I got the correct answer for accumulated value at time $1$ using the accumulation function $$A(t)=A(0)\exp\left(\int_0^T\text{force of interest}\ \mathrm dt\right),$$ by taking the integral of $0.05$ at $1$ and $0$, and then I ended up with $A(t)=10000(e^{0.05-0})$, which gave me $10512.7109$, the correct answer.
However, when I try the same steps but with $T=2$, and the only thing changing is that I take the integral of the second equation and then plug in the same formula, I am getting the wrong answer. The answer in the book is $11162.78$. Any help would be appreciated.
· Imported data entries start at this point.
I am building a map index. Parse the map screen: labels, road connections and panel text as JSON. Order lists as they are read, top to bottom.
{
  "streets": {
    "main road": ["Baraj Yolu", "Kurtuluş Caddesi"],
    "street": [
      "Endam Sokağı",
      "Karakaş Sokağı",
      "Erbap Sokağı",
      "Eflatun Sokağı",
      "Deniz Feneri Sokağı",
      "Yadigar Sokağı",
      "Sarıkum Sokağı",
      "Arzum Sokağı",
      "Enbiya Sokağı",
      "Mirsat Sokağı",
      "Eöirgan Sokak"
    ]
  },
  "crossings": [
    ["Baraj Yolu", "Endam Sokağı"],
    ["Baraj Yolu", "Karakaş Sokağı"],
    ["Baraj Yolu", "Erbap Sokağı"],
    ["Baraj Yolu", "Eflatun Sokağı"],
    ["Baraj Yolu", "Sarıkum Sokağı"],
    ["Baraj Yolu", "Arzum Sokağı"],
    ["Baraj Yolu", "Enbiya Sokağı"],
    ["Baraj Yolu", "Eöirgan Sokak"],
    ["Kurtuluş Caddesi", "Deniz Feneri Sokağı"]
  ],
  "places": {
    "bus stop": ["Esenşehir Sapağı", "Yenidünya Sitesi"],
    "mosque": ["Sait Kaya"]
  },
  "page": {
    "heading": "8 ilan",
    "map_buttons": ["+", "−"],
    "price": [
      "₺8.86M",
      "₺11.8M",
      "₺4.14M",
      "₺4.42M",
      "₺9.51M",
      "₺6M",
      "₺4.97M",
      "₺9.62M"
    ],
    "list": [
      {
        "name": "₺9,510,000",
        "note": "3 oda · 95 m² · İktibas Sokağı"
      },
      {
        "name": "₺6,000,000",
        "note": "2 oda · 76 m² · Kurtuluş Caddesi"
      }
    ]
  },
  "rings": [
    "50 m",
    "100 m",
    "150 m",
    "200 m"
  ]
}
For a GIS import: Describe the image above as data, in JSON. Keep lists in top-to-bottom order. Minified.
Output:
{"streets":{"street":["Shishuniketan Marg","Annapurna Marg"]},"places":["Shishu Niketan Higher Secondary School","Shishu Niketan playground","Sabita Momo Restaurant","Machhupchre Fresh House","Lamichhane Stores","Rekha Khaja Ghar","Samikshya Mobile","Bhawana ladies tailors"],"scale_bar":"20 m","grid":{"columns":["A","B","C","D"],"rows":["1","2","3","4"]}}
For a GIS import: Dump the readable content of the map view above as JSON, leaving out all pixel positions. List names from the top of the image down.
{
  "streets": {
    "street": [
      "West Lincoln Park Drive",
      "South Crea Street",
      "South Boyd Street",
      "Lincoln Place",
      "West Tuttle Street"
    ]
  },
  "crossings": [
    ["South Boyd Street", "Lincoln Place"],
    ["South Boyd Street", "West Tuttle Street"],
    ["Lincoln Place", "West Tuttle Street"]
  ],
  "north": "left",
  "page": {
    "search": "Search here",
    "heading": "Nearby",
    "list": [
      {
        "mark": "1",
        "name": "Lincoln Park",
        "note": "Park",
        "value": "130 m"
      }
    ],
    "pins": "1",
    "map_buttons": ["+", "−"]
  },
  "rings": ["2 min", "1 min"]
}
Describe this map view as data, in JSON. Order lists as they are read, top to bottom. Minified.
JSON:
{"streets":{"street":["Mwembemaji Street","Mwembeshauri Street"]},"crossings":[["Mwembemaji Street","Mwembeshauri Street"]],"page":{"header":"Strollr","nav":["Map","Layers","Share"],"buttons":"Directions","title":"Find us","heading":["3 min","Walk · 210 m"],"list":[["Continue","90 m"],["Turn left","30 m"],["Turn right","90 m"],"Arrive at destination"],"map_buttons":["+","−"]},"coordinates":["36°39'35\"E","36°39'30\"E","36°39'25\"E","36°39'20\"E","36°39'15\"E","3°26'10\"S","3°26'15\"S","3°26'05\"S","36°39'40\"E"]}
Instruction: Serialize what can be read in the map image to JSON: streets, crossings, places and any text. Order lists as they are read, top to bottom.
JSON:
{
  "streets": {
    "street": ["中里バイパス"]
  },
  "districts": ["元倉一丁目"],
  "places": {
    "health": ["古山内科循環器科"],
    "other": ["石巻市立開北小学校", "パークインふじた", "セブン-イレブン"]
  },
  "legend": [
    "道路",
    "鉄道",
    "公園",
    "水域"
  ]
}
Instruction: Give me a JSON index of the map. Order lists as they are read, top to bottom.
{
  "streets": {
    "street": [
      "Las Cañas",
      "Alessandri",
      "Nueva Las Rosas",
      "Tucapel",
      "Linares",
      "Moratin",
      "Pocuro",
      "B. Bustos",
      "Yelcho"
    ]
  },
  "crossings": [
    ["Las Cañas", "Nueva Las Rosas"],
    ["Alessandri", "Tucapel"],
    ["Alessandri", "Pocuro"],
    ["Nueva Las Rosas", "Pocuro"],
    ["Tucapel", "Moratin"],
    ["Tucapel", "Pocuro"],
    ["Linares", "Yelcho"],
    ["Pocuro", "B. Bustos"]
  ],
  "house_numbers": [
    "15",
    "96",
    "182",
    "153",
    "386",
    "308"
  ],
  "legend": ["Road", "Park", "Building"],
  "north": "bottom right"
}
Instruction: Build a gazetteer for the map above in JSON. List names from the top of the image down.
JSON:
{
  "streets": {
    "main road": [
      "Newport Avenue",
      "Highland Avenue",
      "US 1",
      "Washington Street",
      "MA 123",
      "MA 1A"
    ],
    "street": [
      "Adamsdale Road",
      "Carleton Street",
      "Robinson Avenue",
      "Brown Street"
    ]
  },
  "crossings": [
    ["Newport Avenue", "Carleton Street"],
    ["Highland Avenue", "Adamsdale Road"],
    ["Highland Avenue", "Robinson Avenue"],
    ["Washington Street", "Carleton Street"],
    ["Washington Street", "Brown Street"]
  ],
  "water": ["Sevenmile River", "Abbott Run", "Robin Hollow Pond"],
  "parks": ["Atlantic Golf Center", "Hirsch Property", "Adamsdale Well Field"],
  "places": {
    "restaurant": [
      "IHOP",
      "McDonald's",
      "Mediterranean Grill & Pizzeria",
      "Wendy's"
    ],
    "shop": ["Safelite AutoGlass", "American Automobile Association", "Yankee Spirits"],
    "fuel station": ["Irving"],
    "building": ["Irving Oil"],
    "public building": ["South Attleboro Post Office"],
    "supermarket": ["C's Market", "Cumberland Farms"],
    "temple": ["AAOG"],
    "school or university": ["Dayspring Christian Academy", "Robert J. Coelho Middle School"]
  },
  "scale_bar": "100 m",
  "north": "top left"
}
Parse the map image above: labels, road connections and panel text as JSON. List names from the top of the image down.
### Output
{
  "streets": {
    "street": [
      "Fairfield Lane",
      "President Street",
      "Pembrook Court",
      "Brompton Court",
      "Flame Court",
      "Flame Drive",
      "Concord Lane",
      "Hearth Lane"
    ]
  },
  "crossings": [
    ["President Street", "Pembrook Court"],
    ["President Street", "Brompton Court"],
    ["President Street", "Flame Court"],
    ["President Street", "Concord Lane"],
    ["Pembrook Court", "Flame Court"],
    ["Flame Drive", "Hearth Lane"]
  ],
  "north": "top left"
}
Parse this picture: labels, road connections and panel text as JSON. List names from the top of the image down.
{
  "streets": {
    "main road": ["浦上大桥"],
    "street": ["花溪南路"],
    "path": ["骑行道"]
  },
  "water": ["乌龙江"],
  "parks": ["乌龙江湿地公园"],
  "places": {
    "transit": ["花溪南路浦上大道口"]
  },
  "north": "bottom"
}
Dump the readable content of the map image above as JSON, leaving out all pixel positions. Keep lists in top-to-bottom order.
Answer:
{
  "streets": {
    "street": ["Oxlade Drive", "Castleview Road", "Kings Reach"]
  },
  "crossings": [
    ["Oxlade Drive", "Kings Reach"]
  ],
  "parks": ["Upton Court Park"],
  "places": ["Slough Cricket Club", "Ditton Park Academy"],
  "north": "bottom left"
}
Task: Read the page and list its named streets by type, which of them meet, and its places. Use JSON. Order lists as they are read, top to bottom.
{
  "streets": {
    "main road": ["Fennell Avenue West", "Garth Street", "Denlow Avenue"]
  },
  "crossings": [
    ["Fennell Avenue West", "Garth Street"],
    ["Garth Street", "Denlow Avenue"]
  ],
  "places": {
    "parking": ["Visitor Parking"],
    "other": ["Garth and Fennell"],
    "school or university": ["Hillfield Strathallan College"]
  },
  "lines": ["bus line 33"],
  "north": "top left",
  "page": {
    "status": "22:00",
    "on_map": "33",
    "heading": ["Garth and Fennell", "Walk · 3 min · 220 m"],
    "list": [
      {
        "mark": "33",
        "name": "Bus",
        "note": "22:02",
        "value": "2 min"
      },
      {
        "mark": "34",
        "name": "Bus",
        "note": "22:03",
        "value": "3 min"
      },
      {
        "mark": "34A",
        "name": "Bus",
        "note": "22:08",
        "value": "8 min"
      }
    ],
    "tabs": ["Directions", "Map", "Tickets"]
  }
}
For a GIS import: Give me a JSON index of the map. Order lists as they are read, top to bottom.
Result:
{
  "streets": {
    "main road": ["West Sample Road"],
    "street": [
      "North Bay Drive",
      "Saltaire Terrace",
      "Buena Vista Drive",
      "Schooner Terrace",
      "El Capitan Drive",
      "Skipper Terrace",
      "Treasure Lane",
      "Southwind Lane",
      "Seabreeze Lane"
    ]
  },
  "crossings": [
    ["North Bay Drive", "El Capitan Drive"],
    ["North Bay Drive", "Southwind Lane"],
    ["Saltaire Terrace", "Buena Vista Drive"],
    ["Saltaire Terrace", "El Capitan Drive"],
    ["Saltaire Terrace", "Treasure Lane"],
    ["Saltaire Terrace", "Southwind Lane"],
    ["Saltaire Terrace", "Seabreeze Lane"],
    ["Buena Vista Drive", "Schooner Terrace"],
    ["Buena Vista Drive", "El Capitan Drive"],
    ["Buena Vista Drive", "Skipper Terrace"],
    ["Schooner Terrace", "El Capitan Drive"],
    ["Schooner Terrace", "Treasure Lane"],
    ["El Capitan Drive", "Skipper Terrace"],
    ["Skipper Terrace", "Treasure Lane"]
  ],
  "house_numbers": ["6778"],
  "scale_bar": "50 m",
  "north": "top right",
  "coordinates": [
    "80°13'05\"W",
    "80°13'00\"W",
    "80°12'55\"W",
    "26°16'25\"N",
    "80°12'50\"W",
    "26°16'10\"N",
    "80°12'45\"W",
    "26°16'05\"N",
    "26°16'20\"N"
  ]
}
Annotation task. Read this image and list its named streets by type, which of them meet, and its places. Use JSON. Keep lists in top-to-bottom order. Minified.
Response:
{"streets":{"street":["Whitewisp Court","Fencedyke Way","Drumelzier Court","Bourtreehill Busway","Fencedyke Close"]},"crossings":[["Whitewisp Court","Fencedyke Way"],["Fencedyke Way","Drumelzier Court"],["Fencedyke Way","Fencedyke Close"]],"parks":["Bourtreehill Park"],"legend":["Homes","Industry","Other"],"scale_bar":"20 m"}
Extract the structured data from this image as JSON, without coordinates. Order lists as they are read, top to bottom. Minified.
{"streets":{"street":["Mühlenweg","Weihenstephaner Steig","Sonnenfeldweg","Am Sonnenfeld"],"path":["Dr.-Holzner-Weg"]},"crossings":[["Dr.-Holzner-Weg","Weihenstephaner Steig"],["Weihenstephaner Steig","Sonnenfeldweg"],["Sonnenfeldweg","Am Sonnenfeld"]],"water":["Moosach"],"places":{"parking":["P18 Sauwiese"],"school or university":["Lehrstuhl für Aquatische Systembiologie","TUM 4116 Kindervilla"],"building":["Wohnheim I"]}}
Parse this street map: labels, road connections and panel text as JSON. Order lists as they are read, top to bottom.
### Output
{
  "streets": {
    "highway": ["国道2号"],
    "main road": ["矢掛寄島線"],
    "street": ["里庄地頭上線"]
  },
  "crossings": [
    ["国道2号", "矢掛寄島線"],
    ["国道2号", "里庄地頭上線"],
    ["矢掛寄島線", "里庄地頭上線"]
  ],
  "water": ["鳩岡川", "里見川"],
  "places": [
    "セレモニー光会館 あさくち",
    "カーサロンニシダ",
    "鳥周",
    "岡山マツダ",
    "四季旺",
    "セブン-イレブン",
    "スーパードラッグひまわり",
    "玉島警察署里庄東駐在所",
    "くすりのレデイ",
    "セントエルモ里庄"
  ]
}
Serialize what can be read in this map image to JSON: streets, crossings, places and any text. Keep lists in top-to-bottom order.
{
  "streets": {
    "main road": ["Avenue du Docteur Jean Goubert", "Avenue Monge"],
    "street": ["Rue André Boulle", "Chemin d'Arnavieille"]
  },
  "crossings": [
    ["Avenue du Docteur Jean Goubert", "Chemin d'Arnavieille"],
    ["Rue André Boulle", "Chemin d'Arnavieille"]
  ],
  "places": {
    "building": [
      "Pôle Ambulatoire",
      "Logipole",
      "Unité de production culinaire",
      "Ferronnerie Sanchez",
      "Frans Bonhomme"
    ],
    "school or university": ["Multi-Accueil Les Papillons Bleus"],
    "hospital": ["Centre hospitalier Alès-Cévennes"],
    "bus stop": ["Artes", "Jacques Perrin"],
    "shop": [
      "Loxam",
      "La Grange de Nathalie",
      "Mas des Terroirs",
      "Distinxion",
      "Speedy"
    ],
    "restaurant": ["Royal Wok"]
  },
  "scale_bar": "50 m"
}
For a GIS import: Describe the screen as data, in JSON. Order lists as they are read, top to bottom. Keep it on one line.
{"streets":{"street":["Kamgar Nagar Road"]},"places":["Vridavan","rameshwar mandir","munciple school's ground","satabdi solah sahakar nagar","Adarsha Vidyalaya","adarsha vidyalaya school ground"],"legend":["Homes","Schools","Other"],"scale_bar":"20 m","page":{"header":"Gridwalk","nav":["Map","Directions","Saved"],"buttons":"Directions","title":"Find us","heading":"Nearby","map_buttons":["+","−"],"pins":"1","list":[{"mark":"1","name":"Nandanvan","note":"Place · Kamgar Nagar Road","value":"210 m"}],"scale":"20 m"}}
If you are getting the wrong answer it means that you're not integrating correctly. When computing $$\int_0^2\text{force of interest}\ \mathrm dt$$ you have to remember that the force of interest is defined by a piecewise function, and therefore you must split the integral. We get (writing $f(t)$ instead of $\text{force of interest}$): $$\begin{align} \int_0^2 f(t)\,\mathrm dt &= \int_0^1 f(t)\,\mathrm dt + \int_1^2 f(t)\,\mathrm dt =\\ &= \int_0^1 (0.05)\,\mathrm dt + \int_1^2\left(0.05 + 0.02(t - 1)\right)\,\mathrm dt =\\ &= 0.11 \end{align}$$
And indeed, $10000e^{0.11} = 11162.78$.